Another U.S.-based Iranian activist Nasim Basiri -- a teacher's assistant at Oregon State University's Women, Gender and Sexuality Studies department -- told Gatestone that, in spite of the risks involved, the feminist movement is growing in Iran.
Basiri said she believes that "foreign feminists can be allies and serve as a voice for Iranian women and women's rights activists."
She continued:
"Many Iranian feminists believe that Western policies have favored the dictatorship in Iran that resulted in increased cultural and political violence against women.
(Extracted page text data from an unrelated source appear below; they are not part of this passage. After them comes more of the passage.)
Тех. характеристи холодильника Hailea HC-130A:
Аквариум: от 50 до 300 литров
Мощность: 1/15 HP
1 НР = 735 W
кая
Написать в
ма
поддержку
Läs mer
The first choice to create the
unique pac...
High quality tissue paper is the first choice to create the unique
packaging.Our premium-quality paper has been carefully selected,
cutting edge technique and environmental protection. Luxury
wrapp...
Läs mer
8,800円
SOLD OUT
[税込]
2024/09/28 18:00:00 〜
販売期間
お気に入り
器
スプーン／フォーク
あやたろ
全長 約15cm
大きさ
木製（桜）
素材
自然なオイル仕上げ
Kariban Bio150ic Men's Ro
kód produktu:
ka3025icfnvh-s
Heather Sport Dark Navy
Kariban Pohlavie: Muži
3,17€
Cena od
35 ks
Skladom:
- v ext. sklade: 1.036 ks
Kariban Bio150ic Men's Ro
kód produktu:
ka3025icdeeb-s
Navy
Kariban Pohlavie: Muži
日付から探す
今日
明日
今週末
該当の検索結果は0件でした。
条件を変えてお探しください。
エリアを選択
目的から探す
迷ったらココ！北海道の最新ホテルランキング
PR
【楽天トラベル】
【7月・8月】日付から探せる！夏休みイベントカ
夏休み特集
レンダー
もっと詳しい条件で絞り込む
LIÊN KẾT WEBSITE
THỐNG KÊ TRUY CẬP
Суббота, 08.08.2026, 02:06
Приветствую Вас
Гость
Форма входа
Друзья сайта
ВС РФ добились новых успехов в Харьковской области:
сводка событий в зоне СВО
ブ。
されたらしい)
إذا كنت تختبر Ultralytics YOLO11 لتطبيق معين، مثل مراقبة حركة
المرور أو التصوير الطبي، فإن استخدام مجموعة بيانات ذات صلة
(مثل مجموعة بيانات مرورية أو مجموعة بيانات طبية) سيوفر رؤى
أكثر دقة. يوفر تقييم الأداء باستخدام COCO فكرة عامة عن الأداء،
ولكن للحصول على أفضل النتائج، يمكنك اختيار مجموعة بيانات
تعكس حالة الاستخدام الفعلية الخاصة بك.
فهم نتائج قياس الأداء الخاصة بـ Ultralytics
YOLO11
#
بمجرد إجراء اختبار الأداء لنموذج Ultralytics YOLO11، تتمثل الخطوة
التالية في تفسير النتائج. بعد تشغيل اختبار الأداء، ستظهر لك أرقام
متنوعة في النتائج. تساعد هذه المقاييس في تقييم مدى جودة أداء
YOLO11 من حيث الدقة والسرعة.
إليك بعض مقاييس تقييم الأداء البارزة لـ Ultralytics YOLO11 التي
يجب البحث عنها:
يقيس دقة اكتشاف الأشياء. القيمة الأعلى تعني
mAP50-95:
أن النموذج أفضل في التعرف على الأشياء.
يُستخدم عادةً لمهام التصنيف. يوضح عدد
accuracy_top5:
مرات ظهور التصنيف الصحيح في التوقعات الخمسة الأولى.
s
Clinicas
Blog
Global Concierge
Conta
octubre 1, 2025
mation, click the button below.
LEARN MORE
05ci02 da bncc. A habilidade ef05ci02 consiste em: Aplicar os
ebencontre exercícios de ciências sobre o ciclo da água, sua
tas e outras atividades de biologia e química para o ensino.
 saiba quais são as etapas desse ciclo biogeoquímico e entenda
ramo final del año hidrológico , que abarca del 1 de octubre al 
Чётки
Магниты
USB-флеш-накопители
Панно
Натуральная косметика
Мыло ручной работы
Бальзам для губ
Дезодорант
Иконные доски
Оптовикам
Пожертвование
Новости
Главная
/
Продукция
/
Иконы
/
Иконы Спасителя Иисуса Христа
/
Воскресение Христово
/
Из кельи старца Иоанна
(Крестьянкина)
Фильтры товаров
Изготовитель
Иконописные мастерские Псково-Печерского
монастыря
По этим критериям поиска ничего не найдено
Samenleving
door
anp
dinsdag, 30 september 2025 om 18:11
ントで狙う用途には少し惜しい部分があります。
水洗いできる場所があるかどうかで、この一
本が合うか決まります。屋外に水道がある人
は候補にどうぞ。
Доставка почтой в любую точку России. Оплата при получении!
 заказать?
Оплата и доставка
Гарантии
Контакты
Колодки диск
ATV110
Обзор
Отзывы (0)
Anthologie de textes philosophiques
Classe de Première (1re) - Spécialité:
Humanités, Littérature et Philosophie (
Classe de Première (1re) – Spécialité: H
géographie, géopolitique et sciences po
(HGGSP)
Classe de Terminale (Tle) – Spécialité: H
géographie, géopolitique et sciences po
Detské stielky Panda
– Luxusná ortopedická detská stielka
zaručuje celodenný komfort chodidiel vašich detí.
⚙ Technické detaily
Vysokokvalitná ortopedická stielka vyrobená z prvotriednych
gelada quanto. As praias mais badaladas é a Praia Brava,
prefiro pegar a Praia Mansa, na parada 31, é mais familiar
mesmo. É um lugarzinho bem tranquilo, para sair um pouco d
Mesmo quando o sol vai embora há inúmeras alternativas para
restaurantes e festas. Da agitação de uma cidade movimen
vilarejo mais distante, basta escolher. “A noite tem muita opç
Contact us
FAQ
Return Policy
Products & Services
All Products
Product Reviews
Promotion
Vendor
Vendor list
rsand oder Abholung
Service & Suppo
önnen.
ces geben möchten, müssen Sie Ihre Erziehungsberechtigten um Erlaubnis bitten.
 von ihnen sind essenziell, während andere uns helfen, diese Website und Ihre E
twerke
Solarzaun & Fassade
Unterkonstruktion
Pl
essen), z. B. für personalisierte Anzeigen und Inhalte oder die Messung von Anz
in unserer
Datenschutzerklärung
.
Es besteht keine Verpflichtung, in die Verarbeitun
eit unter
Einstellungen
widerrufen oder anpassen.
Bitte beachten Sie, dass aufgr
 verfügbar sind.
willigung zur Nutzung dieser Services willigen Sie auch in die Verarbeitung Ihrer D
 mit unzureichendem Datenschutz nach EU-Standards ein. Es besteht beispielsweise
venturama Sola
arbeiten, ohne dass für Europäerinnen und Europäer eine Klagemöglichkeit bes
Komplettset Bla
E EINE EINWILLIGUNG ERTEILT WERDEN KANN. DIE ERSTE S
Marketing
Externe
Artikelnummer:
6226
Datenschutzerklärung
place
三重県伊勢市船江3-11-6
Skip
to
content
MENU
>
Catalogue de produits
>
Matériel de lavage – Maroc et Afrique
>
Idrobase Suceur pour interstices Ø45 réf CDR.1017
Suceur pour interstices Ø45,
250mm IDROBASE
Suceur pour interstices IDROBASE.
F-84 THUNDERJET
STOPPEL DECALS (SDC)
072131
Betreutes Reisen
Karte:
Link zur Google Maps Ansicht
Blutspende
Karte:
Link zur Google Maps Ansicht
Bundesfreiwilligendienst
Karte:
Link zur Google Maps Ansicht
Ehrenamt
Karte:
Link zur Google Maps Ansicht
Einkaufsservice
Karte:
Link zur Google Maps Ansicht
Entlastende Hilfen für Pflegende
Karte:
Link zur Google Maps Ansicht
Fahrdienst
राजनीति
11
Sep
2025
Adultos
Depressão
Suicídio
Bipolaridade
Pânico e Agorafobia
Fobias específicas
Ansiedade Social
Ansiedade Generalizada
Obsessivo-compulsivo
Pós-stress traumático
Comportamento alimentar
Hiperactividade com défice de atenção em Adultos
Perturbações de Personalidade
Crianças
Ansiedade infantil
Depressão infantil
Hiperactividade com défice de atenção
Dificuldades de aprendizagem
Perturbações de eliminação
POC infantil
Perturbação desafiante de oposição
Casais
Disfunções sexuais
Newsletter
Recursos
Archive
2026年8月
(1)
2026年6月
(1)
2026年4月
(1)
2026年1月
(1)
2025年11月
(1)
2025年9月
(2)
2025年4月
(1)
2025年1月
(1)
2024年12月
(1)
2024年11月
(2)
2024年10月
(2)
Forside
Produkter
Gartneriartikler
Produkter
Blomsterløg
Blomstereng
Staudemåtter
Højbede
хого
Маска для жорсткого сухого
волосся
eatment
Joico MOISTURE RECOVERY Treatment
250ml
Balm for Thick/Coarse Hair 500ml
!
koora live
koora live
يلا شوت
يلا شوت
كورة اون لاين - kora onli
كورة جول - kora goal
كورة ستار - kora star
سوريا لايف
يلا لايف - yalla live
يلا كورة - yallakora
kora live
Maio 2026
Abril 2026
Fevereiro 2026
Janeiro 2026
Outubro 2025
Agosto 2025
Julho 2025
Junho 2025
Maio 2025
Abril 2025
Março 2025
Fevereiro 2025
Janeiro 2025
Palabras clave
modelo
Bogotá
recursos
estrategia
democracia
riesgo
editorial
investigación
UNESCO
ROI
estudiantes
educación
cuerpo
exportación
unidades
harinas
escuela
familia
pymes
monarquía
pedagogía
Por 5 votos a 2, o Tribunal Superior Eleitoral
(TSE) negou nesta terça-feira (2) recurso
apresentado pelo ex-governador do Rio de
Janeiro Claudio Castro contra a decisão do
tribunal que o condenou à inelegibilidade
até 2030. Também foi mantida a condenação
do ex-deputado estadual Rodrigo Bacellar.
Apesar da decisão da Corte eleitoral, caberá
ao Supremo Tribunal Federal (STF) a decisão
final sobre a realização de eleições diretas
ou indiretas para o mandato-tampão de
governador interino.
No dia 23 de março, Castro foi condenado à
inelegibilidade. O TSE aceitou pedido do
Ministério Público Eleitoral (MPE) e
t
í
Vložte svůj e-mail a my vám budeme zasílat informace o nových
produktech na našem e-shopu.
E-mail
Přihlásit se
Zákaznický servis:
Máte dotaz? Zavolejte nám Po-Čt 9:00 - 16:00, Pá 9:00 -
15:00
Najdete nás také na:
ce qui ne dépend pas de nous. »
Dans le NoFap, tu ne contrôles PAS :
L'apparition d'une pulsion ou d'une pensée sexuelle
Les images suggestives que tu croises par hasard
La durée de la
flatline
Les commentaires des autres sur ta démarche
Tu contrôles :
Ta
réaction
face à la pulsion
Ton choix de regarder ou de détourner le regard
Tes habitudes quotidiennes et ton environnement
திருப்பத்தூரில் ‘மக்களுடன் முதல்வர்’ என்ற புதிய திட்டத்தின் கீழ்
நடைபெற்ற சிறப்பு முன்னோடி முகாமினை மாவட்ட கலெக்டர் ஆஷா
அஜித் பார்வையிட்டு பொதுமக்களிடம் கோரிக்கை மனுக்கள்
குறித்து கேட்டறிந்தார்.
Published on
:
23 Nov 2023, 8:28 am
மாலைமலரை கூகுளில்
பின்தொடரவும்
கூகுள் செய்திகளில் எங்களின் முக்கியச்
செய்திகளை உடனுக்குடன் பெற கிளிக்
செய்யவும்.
They do not want to experience what Afghan and Iraqi women have experienced because of wars. That does not lead to liberation and gives excuses to authoritarian regimes to silence women in the name of protecting the nation and fighting against 'imperialism.'"
Faranak Rostami, an Iranian refugee in Qatar, told Gatestone:
"Iranian women really want to exchange this regime for a liberal government. We need liberty and gender equality in all sectors. If we don't have that, we should be provided with refugee status abroad."
Uzay Bulut, a Turkish journalist, is a Distinguished Senior Fellow at the Gatestone Institute.